Chris Duffy gets his first start of the season tonight and Craig Counsell makes his second start as Milwaukee faces Brewer-killer Ryan Dempster and the Cubs in an Easter Sunday night series finale. It’s the Brewers’ first appearance on ESPN’s Sunday Night Baseball since July 20, 1997, when Scott Karl out-pitched the Yankees’ Hideki Irabu in a 6-2 Brewers win.
Here’s the lineup:
Rickie Weeks 2B
Craig Counsell 3B
Ryan Braun LF
Prince Fielder 1B
J.J. Hardy SS
Corey Hart RF
Chris Duffy CF
Jason Kendall C
Jeff Suppan RHP
Dempster killed the Brewers last seaosn, going 4-0 with a 2.40 ERA in five starts and allowing one run in five innings of the only no-decision. Jason Kendall is the only Brewer with decent career numbers against Dempster (16-for-37, .432). Here are some other key Brewers against Dempster:
Braun: 2-for-15, .133
Mike Cameron: 3-for-18, .167 seven strikeouts
Counsell: 3-for-15, .200
Duffy: 2-for-4, one walk
Fielder: 4-for-16, .250, one home run, two walks, three strikeouts
Bill Hall: 3-for-18, .167 seven strikeouts
Hardy: 2-for-18, .111
Hart: 1-for-14, .071, three walks, six strikeouts
Weeks: 2-for-9, .222, three walks, three strikeouts
In his pregame session with reporters, manager Ken Macha said Trevor Hoffman would throw again on flat ground Monday and was scheduled to throw off a mound for the first time on Wednesday. In the meantime, Carlos Villanueva will continue to fill in, and Villanueva approached Macha on Sunday to essentially say, “I’m ready to go.” That was a good sign, Macha said, that Saturday’s blown save was not affecting the young right-hander.

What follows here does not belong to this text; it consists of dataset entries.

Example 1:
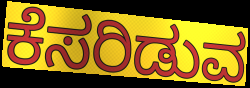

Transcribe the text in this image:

ಕೆಸರಿಡುವ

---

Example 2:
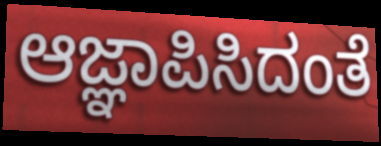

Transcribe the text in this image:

ಆಜ್ಞಾಪಿಸಿದಂತೆ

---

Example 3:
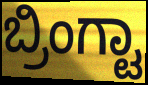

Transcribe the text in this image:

ಬ್ರಿಂಗ್ಟಾ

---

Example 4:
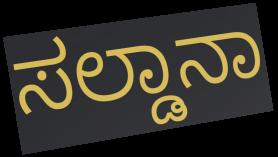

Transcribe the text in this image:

ಸಲ್ಡಾನಾ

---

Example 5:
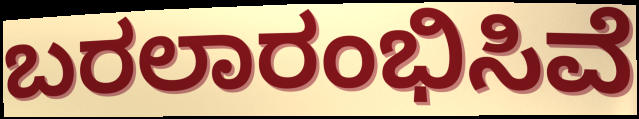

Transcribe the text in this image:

ಬರಲಾರಂಭಿಸಿವೆ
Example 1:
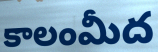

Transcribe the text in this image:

కాలంమీద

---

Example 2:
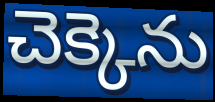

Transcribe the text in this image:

చెక్కెను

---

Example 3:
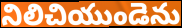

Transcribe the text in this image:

నిలిచియుండెను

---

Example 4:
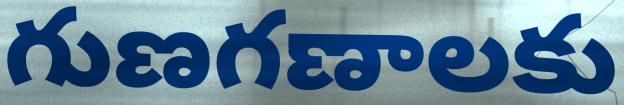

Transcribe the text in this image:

గుణగణాలకు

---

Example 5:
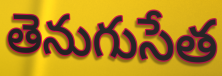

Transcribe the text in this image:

తెనుగుసేత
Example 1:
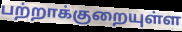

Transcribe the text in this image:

பற்றாக்குறையுள்ள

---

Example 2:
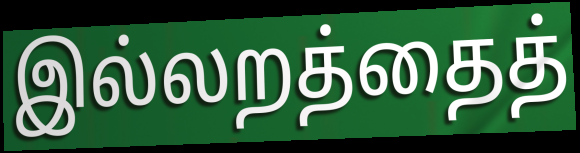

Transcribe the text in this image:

இல்லறத்தைத்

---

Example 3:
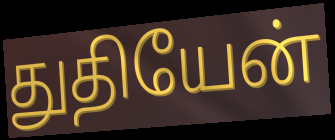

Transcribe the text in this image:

துதியேன்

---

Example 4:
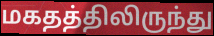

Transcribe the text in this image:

மகதத்திலிருந்து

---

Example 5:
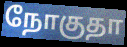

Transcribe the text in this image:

நோகுதா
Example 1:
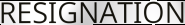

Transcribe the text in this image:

RESIGNATION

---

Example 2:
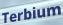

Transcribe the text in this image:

Terbium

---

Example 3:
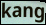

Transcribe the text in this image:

kang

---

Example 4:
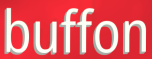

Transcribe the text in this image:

buffon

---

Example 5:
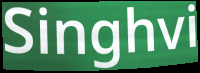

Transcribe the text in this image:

Singhvi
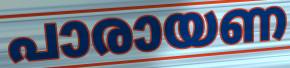
പാരായണ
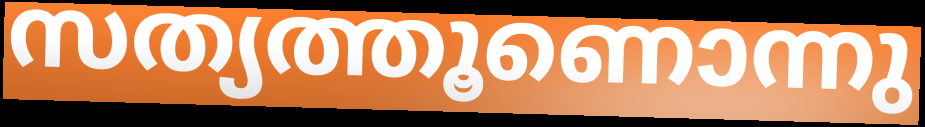
സത്യത്തൂണൊന്നു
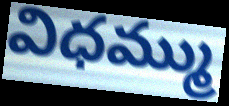
విధమ్ము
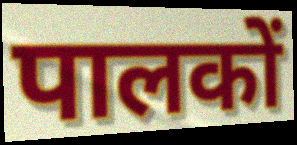
पालकों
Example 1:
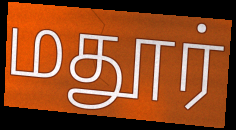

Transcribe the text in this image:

மதூர்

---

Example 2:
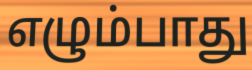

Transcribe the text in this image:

எழும்பாது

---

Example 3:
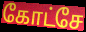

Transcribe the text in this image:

கோட்சே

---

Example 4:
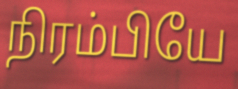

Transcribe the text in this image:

நிரம்பியே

Trevor Hoffman played catch again Saturday, and Brewers officials are hopeful that their rehabbing closer will be back on a pitcher’s mound before the team’s homestand concludes on Wednesday.

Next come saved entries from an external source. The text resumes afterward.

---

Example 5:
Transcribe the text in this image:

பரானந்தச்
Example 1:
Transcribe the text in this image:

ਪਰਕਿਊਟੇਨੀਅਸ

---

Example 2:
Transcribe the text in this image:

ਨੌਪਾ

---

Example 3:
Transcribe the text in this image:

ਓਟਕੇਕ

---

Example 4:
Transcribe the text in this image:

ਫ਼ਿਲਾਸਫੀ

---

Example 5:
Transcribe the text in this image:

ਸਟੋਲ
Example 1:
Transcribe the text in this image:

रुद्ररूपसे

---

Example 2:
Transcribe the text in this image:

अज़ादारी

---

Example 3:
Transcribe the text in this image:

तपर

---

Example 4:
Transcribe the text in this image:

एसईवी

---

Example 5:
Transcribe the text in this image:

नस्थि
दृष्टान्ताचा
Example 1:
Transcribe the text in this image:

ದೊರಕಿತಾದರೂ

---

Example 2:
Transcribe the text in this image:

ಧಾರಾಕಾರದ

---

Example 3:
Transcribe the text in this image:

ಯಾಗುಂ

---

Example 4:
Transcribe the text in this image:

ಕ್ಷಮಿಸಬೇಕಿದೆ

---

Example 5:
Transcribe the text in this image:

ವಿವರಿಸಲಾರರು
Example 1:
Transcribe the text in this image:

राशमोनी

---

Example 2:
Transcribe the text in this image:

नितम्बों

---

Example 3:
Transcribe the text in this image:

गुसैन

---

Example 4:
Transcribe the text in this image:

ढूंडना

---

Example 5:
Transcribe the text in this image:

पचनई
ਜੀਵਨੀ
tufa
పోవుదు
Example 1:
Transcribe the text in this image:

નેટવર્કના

Hoffman, out since March 13 because of a strained muscle along his rib cage, threw from 120 feet with head athletic trainer Roger Caplinger prior to Game 2 of a Brewers-Cubs series at Miller Park and completed the exercise without incident, according to general manager Doug Melvin.

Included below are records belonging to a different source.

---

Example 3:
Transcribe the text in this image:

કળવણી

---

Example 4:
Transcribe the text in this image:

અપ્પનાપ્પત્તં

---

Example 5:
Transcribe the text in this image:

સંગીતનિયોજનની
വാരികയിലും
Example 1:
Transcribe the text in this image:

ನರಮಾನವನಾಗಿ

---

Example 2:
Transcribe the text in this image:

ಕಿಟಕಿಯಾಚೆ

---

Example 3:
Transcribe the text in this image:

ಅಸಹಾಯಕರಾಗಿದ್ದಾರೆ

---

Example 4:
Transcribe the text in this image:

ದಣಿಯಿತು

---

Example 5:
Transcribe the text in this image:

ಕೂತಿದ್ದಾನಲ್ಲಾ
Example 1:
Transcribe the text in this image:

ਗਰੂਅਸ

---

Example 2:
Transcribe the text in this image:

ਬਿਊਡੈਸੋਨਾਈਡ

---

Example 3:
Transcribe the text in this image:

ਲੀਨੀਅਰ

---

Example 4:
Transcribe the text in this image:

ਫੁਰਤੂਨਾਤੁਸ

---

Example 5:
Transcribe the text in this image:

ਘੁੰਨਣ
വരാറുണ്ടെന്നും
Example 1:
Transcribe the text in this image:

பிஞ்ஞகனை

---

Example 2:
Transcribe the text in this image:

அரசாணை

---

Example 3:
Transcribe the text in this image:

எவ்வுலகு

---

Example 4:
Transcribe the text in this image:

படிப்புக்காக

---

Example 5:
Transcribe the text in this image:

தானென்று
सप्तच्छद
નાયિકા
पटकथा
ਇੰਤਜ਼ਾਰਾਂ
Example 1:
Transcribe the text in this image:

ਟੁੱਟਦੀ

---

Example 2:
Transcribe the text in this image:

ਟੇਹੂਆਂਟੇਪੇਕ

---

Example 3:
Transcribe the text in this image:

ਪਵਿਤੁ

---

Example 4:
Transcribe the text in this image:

He still faces a number of steps before appearing for the Brewers in a game and might not be back until the final week of April even in the best-case scenario. Assuming Hoffman can return to a mound before Wednesday’s homestand finale, he would throw at least two such bullpen sessions followed by one or two days of live batting practice against Brewers hitters to test the strength of the strained muscle in his right side. Each of those “throw days” would probably be followed by at least one day off.
After that, Hoffman will be sent out on a Minor League rehabilitation assignment. The destination is to be determined.
“He’s definitely going to pitch somewhere, there’s no doubt about that,” manager Ken Macha said. “There will be a rehab assignment, yeah.”